▶ [WHAT THIS TASK INVOLVES]:
The expected output is each line below containing "disqualified", copied in full.

[Saved data entries]
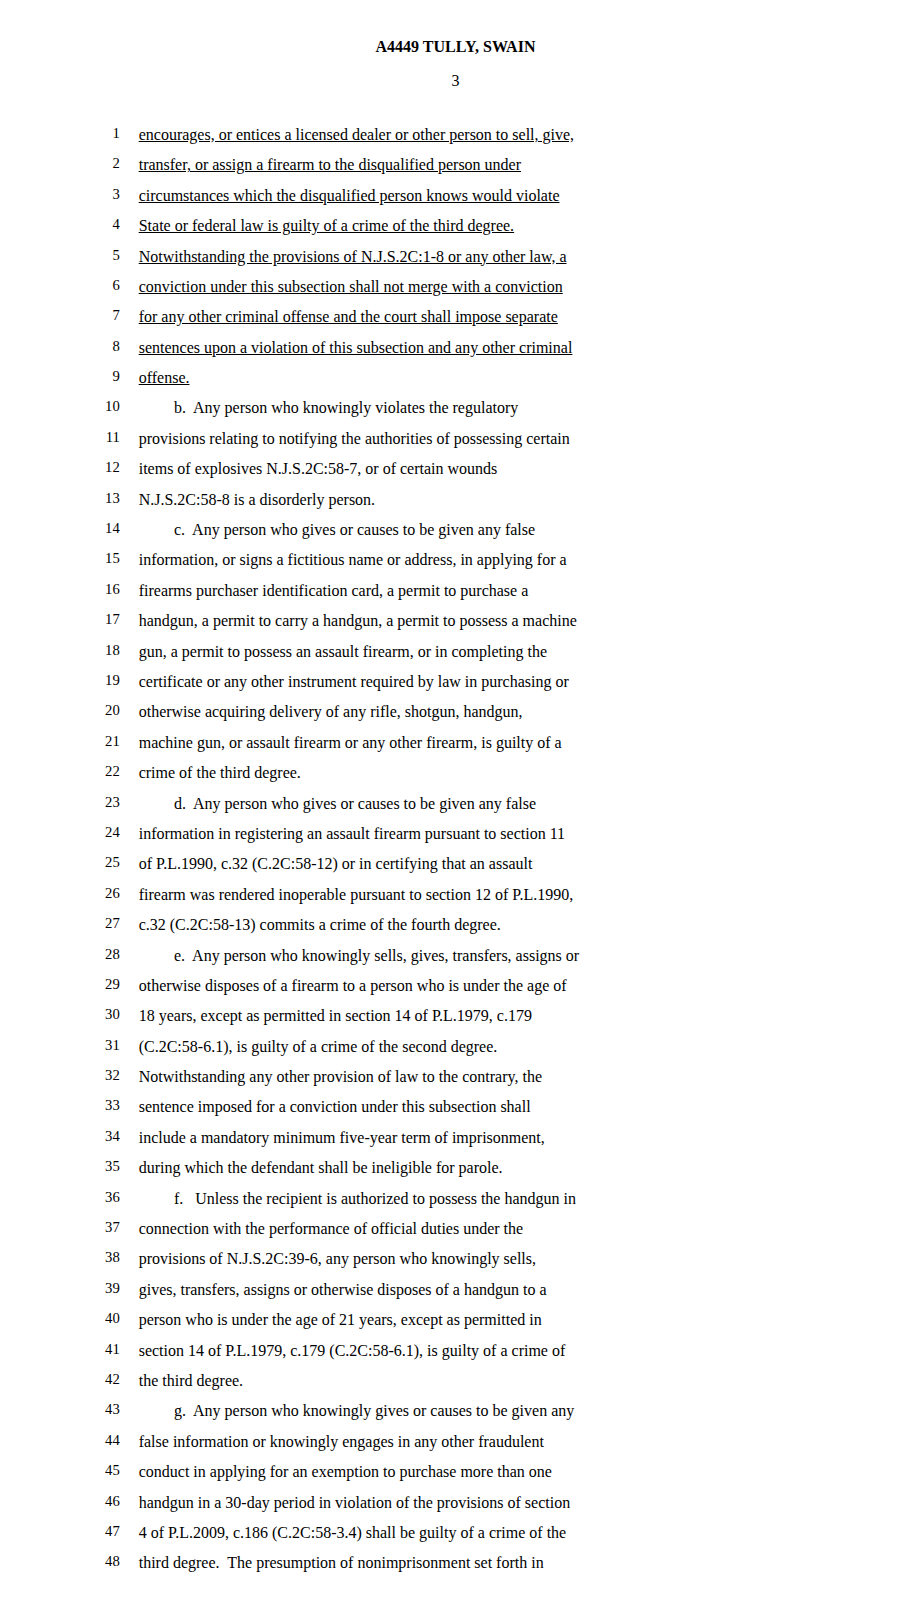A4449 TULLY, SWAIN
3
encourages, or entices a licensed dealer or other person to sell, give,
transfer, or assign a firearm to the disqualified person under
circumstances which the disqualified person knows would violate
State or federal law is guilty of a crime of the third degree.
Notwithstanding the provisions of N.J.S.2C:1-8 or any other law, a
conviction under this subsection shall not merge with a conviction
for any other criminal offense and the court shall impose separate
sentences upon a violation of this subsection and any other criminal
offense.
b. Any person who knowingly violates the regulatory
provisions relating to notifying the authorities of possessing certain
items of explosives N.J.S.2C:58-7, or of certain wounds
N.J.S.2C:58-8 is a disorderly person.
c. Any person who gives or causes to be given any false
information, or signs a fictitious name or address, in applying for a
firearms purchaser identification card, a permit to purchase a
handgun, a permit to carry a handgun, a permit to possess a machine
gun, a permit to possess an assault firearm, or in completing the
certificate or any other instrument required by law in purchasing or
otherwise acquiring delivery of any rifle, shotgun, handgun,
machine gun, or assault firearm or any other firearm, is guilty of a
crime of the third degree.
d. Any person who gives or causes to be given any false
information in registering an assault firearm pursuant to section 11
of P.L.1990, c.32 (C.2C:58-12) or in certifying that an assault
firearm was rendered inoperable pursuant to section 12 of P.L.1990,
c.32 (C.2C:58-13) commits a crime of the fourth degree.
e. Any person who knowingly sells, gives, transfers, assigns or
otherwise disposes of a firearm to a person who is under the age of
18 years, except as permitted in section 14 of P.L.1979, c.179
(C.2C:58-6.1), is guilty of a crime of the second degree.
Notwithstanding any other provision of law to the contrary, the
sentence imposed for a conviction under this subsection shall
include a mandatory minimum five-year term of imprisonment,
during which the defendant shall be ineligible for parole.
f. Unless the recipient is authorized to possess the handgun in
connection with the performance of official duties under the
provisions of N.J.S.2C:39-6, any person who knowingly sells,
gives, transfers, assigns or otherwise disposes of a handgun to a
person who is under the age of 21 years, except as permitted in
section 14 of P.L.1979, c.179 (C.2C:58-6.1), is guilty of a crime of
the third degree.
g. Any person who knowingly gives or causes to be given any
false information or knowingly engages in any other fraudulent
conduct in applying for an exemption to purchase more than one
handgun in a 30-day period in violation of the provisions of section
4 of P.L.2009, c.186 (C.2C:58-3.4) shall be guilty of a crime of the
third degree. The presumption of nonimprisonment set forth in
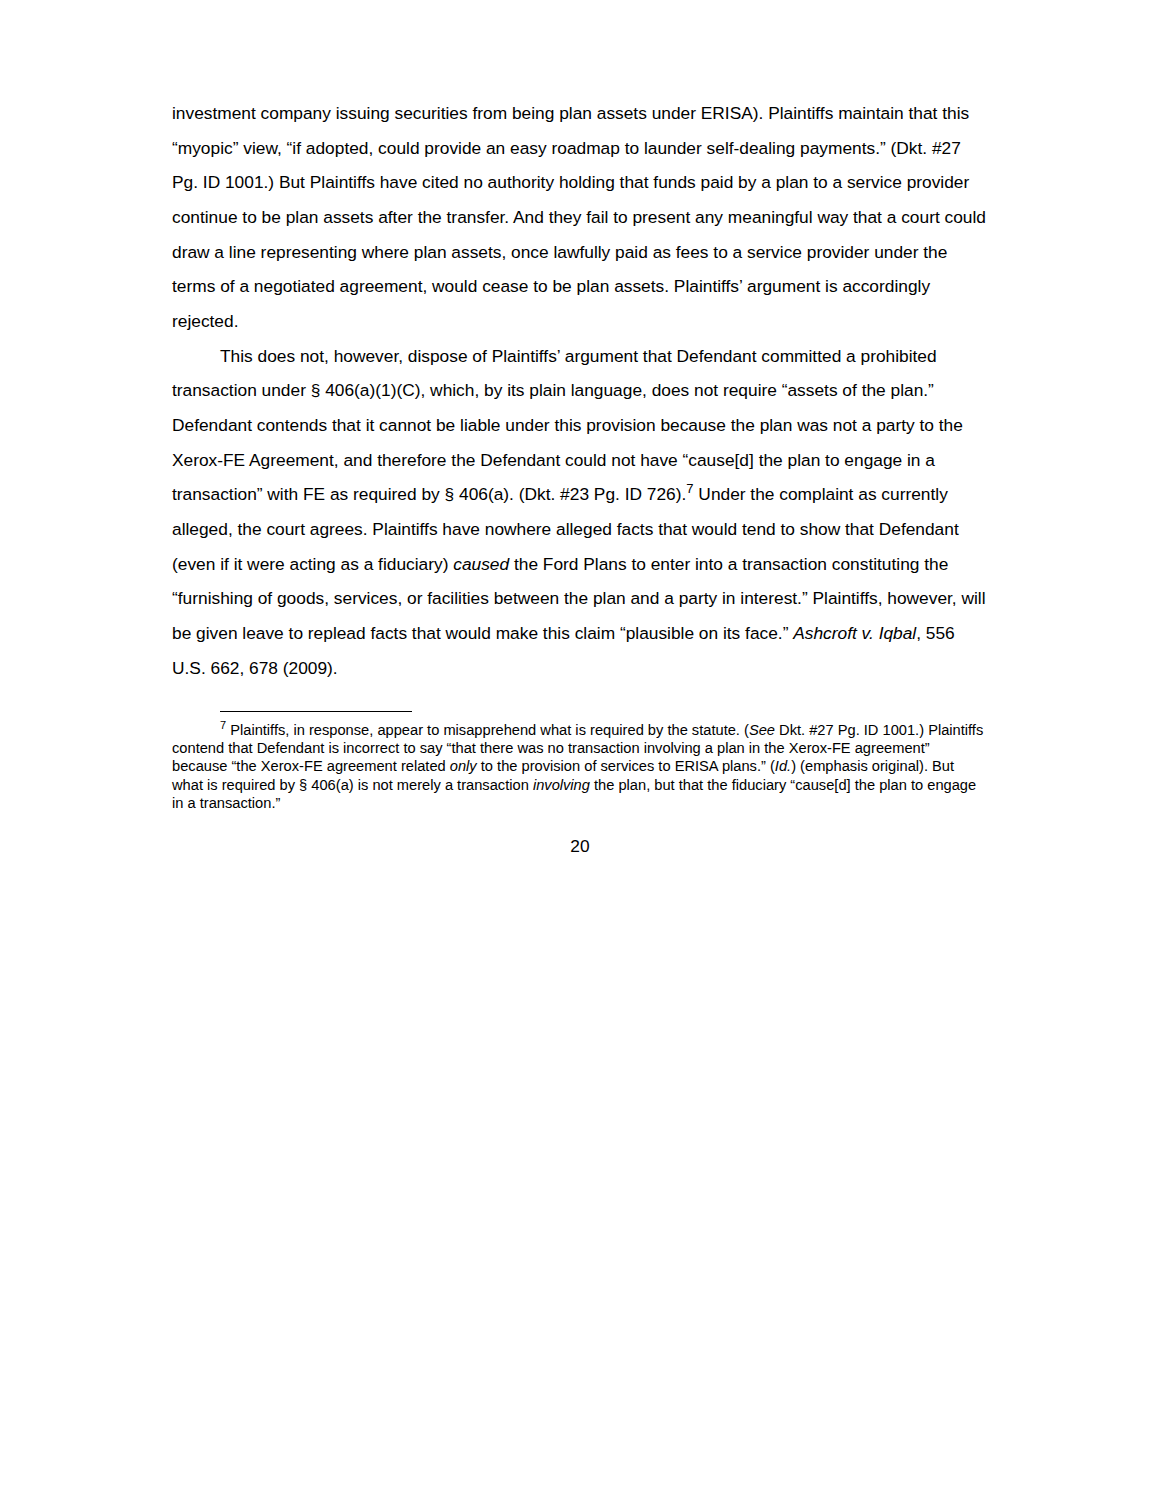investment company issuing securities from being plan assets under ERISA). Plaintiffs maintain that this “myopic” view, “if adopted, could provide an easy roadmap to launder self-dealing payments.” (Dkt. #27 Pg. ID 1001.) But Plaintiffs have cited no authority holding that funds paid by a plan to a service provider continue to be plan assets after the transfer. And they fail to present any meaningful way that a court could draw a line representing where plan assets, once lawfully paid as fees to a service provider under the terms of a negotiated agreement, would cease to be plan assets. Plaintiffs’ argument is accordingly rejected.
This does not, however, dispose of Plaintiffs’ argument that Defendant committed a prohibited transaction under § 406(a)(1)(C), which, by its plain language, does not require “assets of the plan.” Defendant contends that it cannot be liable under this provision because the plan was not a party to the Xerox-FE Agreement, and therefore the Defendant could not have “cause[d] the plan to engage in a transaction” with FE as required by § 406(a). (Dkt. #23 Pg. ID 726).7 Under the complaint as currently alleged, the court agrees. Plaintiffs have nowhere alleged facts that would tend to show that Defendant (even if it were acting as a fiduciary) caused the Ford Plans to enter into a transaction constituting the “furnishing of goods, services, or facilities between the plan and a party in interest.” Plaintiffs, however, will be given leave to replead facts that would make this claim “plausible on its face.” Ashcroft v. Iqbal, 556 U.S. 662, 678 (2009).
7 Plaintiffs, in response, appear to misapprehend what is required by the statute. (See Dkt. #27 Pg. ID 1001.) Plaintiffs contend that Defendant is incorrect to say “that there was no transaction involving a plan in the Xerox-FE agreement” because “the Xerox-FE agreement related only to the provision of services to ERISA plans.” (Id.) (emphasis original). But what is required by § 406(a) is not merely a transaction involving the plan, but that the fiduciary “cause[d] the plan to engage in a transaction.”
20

▶ [EXERCISE ANSWER]:
transfer, or assign a firearm to the disqualified person under
circumstances which the disqualified person knows would violate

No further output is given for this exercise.